§ SUPPLIED PASSAGE:

::::

Chris: You talked about earlier and the press release mentions the “development of publicly distributable games”. I’m especially interested in the idea that game publishers might be able to work with you to actually get the rights to the prototypes produced by the lab and work them into full games. Can you talk more about this?

Philip Tan: The game industry isn’t particularly fond of reading research papers from academia, for a variety of reasons. They’re dry, they’re overly general, they don’t necessarily consider market pressures, and they either discuss concepts that require technology that’s still five or ten years from mass-market adoption or obsess over game play and ideas that are considered to be already dated and thoroughly explored by the industry.

Even if the International Game Lab puts out relevant, useful research, or reexamines old ideas to address new audiences, it needs to be communicated to the industry in a way that emphasizes its relevance and applicability. Naturally, the industry pays attention to games. A small, obscure game with a good idea can easily get noticed, highlighted in forums and industry press, played, and critiqued. That kind of close attention expands further if the game is available for online download, and we can then get direct feedback about how good the game and the idea really is. As a side effect, we’ll also have to keep in mind the kinds of issues that game developers face every day: platform limitations, tight deadlines, player demographics, and bug patches.

We’re challenging ourselves to actually make games that will be designed around the core ideas of the research from the initiative. And by taking them to publishers, we want to raise the bar of how game projects from academia will be judged. Some of them won’t get picked up, so we’ll just make them publicly downloadable as experiments. But if we can get them into retail channels, we now have a real metric to assess how successful the idea is, and we will have real pressure to work on ideas that actually make better games. For a student, being part of the Game Lab means you has an additional opportunity to graduate with a commercial product in your portfolio.

::::

§ INFORMATION SHOWN:
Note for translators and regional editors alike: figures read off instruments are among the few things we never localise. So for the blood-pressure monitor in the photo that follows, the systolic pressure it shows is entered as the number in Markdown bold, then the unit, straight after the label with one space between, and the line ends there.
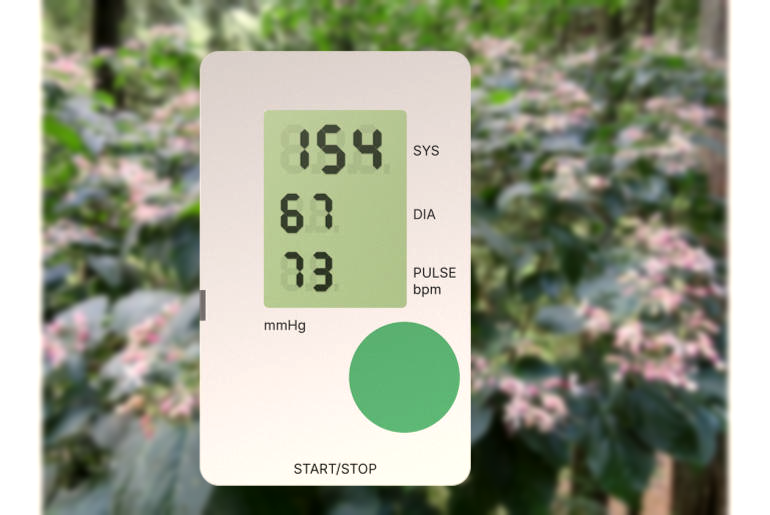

::::

§ QUESTIONS TO ANSWER:
- a) Print the part of the International Game Lab interview starting at "Philip Tan: The" and ending at "by the industry.".
- b) In the International Game Lab interview, what will happen to games that publishers don't pick up?
- c) Pick up the interview about the International Game Lab after its final sentence and continue it.

§ ANSWERS TO EACH TASK:
- a)
Philip Tan: The game industry isn’t particularly fond of reading research papers from academia, for a variety of reasons. They’re dry, they’re overly general, they don’t necessarily consider market pressures, and they either discuss concepts that require technology that’s still five or ten years from mass-market adoption or obsess over game play and ideas that are considered to be already dated and thoroughly explored by the industry.

- b) They will be made publicly downloadable as experiments.

- c)
We’re not under the illusion that we’re going to be able to compete against triple-A, commercial off-the-shelf games. However, in the online digital distribution space, there appears to be a real market for the small, niche title with a good idea. We also want to be producing a lot of games, somewhere between 5 and 10 games each year. You can’t really guarantee a hit in this industry; certainly not with our budgets. You can have all the production values and ideas, but the market can just choose to look the other way sometimes.

Chris: What do you feel needs fixing about the video game design process in general? In other words, what will the Lab do that the video game industry is currently failing to? I feel like truly innovative and groundbreaking great game ideas get squashed often because the powers that be are just looking for things that are marketable — am I on the right track, or missing the point?

Henry Jenkins: The games industry emerged from the entrepreneurial energies of garage-based designers who were driven by their passions and who created, in a relatively short time, a powerfully expressive medium. We have now seen that initial entrepreneurial stage give way to a much more standardized, studio-based mode of production, based on bottom line calculations and reliable returns of investments, and pushed more and more towards franchise-based entertainment. Studio-based production, across all media, has had two effects: insuring a relatively high standard of production and capping opportunities for innovation and individual expression. As the costs of games get pushed higher and higher, many wonder where fresh new ideas will come from. Some have said that the games industry has become so risk adverse that only a Miyamoto or a Wright can break through the formulas and generate truly original approaches to game design. Many observers have said we need to step outside of that system and provide some place where interesting new game prototypes can be incubated.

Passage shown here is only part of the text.